Task description: The required output is a number: how many lines of the data below include the string "CROSS".

Exercise materials:
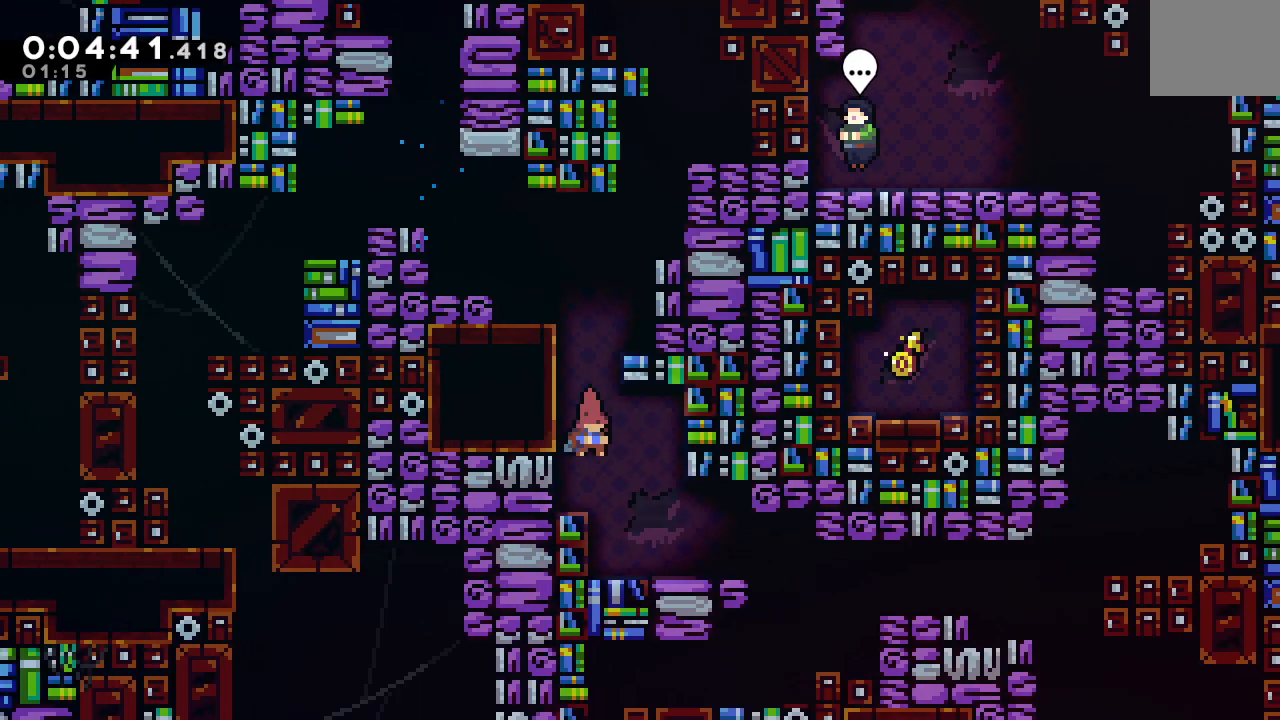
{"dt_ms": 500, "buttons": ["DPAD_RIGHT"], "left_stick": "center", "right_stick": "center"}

* * *

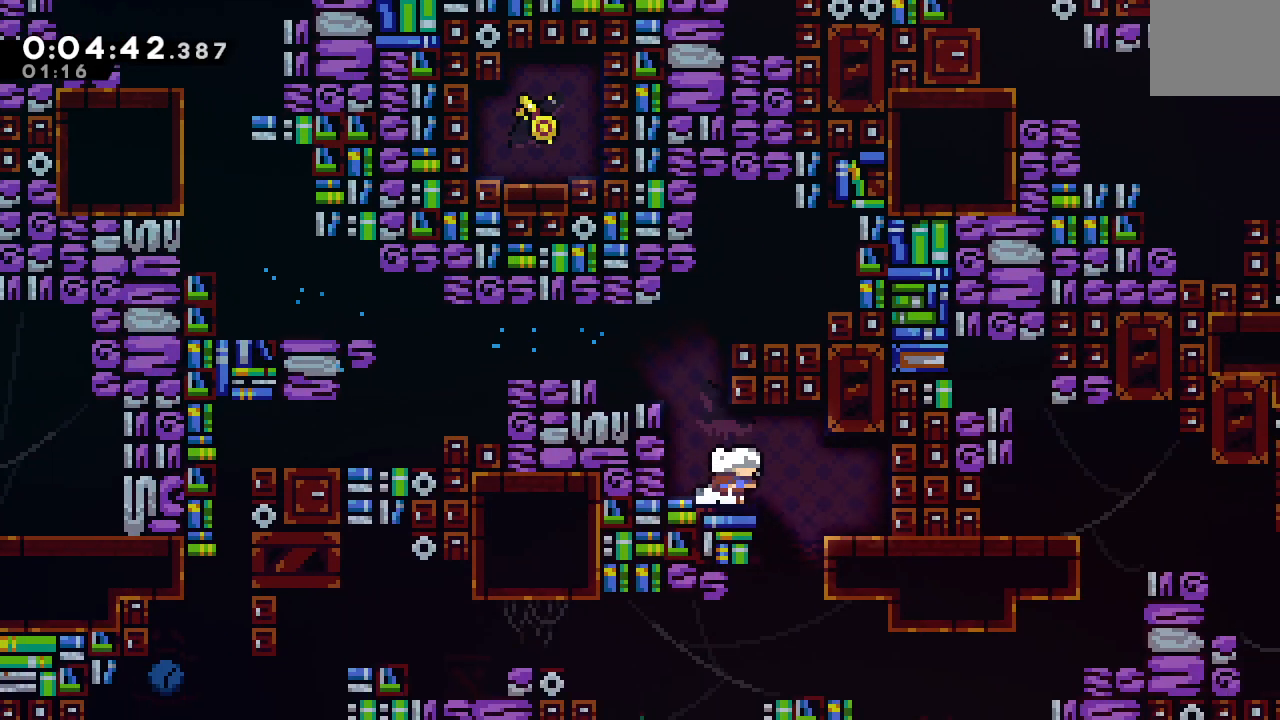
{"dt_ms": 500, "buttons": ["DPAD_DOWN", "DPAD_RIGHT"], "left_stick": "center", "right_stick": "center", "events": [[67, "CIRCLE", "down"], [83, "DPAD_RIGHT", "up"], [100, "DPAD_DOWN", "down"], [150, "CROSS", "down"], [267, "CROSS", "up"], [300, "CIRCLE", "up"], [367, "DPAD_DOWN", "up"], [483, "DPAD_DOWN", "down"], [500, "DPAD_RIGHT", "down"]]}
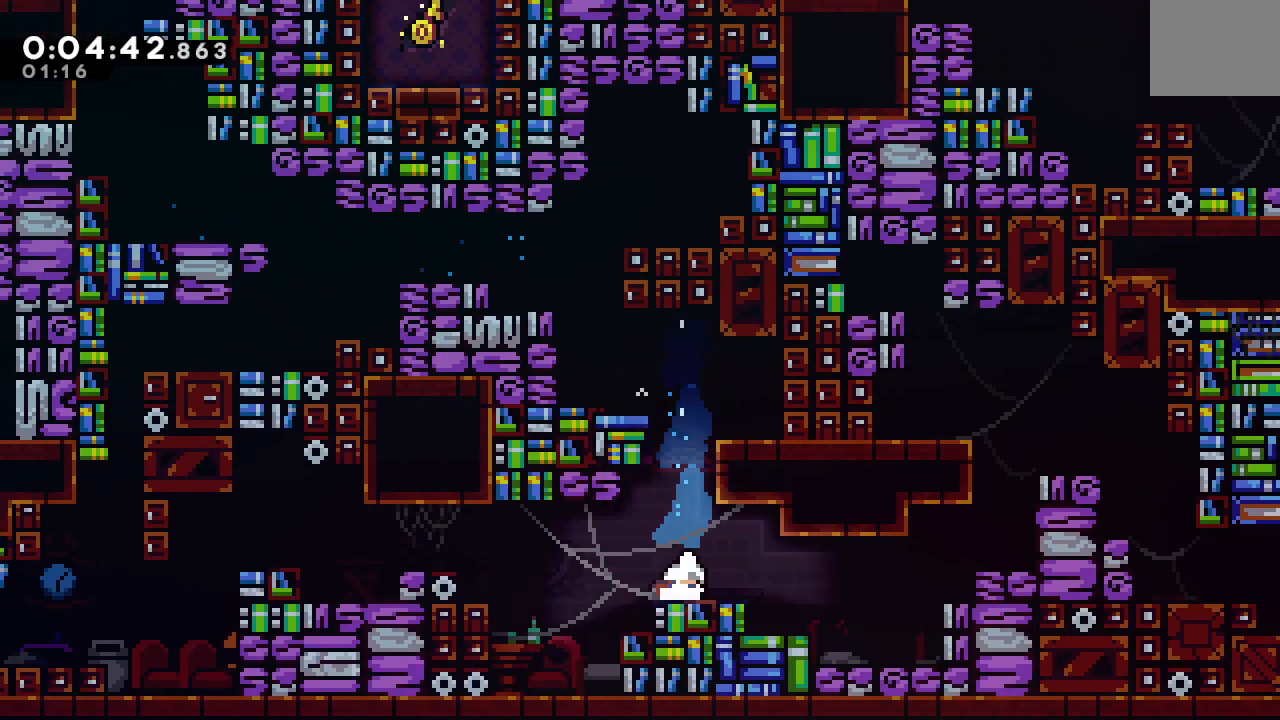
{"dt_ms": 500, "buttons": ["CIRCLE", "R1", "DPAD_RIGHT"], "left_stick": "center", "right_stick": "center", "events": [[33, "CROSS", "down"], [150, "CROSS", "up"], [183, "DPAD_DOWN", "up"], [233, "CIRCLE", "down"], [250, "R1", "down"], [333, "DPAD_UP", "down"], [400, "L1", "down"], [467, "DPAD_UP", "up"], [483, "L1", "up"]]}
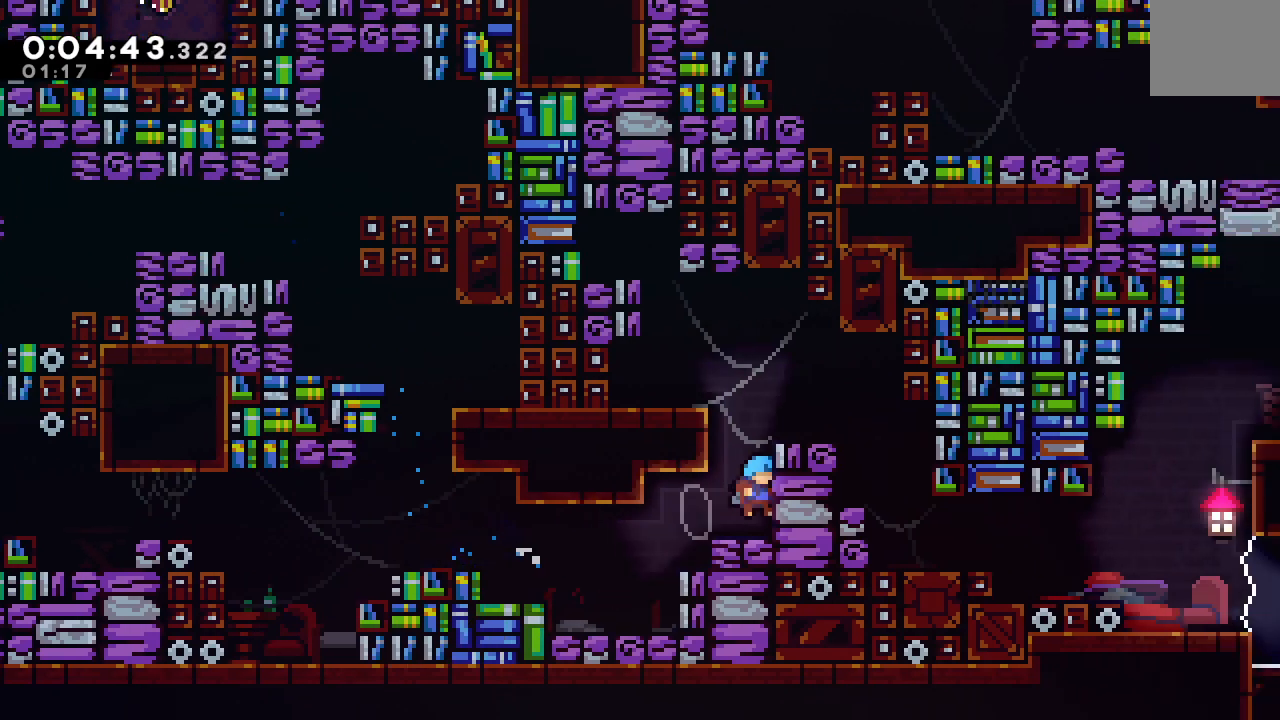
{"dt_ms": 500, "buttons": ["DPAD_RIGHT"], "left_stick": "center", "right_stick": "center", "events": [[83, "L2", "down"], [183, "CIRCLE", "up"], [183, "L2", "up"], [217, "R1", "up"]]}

Exercise response: 2